Due to the success of the model further clinics have been implemented in other parts of Cwm Taf Health Board. Similar models are being implemented in other health boards across Wales as this is a priority within the Welsh Government Eye Care Delivery Plan 2013.


In addition to the provision of additional clinics in secondary care, Welsh Government under the Wales Eye Care Scheme has provided training and accreditation for community/high street optometrists to carry out glaucoma repeat readings and cataract referral refinement. They would normally be carried out in secondary care eye clinics, but enabling these to be carried out in primary care, reduces the burden on secondary care and also makes them much more accessible to patients, being closer to their homes. Currently, approximately 93% of practices are accredited to provide this service and this is another example of reorganizing services to reduce the burden on secondary hospital eye clinics.


Similarly, there are new models of care being put in place for the treatment of patients with Age Related Macular Degeneration, where nurses have been trained to give injections to patients, rather than consultants.


This steadily changing workforce and skillset must also be accompanied by good management and rigorous checks; the current system often means that patients aren’t always seen as timely as required by NICE guidelines, or by the right staff member which can lead to the principles of prudent healthcare being overlooked.


4. Pay and terms of employment contract

The above example of different models of the provision of services, demonstrate better use of resources for both professionals and patients.

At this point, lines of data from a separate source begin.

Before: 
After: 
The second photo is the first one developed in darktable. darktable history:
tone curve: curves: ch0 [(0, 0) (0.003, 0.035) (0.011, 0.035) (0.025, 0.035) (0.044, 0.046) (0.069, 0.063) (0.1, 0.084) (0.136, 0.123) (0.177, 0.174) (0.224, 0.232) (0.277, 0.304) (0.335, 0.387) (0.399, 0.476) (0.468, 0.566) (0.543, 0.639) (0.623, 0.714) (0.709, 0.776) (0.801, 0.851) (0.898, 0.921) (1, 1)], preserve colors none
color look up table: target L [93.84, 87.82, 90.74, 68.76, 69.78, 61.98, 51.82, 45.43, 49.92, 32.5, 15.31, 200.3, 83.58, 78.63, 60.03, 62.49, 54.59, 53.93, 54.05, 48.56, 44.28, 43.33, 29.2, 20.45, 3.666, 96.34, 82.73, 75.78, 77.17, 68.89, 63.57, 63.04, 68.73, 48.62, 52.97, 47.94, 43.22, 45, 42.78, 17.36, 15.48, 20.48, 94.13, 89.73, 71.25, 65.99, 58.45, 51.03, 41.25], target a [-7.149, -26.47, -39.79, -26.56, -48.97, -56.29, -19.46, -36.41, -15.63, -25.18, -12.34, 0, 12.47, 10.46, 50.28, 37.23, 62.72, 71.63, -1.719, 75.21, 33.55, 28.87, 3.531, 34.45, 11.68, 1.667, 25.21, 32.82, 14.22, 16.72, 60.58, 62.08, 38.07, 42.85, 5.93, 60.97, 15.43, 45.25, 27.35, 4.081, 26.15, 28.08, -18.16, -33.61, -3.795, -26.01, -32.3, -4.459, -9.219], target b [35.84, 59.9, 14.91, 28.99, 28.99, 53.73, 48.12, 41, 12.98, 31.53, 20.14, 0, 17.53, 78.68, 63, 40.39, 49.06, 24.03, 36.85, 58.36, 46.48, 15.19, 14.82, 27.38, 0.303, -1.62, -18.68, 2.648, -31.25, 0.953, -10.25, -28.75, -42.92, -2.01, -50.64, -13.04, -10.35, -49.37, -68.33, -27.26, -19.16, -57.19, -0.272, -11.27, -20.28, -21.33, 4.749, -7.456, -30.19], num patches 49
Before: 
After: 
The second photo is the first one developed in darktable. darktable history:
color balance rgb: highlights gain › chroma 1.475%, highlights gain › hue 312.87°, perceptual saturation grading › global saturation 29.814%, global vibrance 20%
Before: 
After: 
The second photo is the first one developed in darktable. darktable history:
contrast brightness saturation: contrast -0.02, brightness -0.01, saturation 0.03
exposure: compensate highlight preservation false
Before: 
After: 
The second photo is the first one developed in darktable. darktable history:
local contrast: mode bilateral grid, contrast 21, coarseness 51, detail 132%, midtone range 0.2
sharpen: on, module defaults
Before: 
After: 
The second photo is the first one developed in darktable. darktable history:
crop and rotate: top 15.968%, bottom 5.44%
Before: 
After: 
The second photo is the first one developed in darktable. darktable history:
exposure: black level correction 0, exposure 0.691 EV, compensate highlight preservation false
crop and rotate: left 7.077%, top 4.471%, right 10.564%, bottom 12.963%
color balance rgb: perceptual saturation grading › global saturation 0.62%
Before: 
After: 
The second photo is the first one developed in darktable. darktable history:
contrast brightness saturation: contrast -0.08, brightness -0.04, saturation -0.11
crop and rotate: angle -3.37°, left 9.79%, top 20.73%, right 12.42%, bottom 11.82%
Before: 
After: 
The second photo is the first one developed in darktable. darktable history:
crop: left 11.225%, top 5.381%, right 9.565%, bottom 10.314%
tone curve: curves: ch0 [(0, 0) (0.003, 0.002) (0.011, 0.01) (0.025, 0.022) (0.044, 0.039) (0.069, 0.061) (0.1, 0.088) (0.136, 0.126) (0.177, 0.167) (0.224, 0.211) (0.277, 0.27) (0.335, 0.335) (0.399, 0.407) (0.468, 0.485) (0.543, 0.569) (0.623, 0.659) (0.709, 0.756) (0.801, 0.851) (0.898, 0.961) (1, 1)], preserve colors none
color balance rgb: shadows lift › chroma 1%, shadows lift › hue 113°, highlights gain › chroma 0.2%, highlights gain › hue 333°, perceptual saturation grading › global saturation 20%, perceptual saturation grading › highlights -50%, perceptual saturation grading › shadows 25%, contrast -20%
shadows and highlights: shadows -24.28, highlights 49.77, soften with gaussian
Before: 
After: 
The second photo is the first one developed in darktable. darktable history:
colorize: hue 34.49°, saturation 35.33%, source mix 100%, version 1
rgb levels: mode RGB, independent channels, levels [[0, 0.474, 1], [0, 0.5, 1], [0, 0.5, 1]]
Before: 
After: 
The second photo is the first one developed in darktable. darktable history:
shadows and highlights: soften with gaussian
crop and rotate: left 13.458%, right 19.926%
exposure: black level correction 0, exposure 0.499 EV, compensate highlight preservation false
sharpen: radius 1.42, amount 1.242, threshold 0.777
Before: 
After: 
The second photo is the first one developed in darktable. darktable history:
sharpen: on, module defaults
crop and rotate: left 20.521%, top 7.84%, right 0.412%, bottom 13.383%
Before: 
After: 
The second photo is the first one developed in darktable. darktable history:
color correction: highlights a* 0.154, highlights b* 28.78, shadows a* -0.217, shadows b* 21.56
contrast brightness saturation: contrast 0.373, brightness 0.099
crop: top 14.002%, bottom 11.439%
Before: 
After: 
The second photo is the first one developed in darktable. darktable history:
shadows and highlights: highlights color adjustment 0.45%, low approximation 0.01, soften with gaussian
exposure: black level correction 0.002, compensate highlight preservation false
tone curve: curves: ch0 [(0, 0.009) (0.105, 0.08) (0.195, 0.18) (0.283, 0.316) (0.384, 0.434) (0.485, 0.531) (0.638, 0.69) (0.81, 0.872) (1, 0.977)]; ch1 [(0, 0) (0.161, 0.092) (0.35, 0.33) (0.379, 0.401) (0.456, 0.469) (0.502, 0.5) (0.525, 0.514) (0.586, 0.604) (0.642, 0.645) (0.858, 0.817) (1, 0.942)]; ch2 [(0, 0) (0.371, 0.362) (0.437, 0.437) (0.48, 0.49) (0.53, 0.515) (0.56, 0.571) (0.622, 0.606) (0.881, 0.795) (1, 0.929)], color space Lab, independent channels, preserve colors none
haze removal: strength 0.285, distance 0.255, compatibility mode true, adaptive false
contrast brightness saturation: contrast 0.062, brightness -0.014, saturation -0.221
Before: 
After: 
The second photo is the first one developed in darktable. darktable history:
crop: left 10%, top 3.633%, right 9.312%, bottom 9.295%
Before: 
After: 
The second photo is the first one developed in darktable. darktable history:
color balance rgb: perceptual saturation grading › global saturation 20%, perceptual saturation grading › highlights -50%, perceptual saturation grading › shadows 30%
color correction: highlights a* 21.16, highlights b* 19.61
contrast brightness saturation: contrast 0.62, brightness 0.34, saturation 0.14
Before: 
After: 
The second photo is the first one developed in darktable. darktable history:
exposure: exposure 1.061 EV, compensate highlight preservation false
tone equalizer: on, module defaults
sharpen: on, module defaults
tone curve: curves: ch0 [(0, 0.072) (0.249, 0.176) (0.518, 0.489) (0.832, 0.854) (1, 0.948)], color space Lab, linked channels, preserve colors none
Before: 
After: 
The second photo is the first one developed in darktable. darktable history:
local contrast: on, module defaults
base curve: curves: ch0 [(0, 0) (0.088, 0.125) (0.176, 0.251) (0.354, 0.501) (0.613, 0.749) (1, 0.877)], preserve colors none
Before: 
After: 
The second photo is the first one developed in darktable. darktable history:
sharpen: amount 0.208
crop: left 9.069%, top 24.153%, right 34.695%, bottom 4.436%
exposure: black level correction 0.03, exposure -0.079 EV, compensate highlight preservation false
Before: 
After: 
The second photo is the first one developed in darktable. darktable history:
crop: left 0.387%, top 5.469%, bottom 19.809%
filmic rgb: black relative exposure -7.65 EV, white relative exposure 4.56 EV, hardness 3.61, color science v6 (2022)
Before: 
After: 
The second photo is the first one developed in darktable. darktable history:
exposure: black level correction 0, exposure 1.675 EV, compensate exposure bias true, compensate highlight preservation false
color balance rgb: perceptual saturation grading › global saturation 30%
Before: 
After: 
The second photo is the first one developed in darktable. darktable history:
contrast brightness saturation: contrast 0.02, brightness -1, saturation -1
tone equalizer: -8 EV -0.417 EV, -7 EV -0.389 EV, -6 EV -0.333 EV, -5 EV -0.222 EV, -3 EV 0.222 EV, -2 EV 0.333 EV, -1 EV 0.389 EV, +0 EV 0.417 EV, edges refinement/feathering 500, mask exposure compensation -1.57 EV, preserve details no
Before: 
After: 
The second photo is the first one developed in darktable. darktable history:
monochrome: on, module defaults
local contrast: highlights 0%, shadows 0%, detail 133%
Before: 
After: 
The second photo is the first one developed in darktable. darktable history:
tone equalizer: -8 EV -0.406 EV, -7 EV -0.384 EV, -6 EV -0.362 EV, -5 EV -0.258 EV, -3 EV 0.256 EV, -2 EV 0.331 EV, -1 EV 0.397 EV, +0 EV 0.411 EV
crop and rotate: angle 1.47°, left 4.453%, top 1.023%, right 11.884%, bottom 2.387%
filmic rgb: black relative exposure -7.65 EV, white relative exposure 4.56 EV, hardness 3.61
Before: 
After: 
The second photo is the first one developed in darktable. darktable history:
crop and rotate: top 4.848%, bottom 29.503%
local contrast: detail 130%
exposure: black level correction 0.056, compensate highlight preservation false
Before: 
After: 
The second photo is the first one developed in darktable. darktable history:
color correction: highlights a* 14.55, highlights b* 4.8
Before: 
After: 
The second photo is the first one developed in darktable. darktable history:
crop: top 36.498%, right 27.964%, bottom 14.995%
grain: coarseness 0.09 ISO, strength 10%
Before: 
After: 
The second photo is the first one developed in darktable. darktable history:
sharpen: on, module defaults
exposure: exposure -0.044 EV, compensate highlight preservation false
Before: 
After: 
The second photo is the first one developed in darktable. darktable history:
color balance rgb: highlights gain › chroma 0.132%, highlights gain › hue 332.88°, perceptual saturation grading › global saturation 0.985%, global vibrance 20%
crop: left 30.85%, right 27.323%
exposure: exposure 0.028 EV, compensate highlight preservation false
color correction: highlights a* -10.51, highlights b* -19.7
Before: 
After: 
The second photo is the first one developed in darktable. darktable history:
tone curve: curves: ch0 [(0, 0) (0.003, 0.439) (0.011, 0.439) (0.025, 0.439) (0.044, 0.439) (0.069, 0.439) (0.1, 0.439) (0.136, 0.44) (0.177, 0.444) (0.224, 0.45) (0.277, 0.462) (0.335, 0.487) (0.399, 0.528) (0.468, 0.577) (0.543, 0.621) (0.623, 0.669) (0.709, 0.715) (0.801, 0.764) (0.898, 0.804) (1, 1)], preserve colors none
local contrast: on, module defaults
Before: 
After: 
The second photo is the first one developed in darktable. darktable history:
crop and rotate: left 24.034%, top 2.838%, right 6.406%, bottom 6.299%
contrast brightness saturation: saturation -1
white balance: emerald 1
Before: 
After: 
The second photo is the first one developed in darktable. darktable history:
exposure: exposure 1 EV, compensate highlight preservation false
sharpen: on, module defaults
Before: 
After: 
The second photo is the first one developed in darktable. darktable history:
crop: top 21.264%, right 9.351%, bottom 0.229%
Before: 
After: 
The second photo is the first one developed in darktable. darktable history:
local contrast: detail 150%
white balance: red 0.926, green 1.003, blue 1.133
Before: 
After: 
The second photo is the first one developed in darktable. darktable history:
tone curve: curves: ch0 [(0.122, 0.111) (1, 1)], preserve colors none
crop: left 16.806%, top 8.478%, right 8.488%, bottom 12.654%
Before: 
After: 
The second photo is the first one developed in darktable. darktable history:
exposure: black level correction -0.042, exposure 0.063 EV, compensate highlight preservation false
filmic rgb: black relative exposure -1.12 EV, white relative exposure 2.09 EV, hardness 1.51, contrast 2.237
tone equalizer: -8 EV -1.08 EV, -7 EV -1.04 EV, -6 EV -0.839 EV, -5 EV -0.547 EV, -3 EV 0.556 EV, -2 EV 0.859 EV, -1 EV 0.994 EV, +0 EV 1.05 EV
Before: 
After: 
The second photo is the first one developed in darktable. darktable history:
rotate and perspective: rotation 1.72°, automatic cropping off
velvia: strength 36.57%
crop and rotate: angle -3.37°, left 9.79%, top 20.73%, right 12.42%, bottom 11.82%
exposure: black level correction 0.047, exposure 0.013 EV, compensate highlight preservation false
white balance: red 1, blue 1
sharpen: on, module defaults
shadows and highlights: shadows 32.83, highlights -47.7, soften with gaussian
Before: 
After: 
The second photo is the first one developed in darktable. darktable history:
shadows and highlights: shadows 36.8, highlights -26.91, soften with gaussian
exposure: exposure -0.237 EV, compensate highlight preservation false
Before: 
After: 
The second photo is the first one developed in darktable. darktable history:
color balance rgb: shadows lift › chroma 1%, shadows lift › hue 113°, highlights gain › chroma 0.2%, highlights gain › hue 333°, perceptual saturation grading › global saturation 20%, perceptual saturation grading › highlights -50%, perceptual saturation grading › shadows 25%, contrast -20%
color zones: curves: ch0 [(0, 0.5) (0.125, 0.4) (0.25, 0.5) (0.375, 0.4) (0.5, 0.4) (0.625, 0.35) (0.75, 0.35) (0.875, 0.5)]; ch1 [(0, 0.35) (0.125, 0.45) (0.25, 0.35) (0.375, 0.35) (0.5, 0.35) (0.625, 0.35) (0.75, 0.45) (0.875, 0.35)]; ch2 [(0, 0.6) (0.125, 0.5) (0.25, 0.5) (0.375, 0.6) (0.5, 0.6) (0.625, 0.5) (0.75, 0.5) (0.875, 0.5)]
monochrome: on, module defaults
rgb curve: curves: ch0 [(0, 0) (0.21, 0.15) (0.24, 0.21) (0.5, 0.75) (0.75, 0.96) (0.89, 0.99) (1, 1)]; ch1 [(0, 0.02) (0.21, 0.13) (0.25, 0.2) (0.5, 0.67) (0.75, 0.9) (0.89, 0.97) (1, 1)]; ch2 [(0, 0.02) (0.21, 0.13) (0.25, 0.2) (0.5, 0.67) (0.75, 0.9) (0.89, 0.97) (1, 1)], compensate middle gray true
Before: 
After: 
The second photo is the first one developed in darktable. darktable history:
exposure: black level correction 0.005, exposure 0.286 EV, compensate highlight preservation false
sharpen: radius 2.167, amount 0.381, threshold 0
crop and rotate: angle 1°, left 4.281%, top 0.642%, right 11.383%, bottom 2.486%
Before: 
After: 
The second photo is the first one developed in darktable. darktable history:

They would also suggest that in a time when capacity in secondary eye care is over-capacity and staff are stretched to the limit, that remodeling eye care services in this way would not only help reduce the load in secondary eye care but as long as staff are provided with any additional training required, would also enable staff to feel much happier in their roles, increasing the sustainability and retention of the workforce.


Integrated services could involve hospital based clinicians spending some of their time delivering and/or overseeing services in the community. This could apply not only to ophthalmologists, but also to clinicians such as orthoptists, ophthalmic nurses, opticians and optometrists with higher qualifications and specialist skills gained in the hospital environment.

The workforce becoming more skilled provides a great opportunity for the NHS to ensure that prudent healthcare is fully recognised, however there must be adequate opportunities for reward and recognition for these upskilled workers.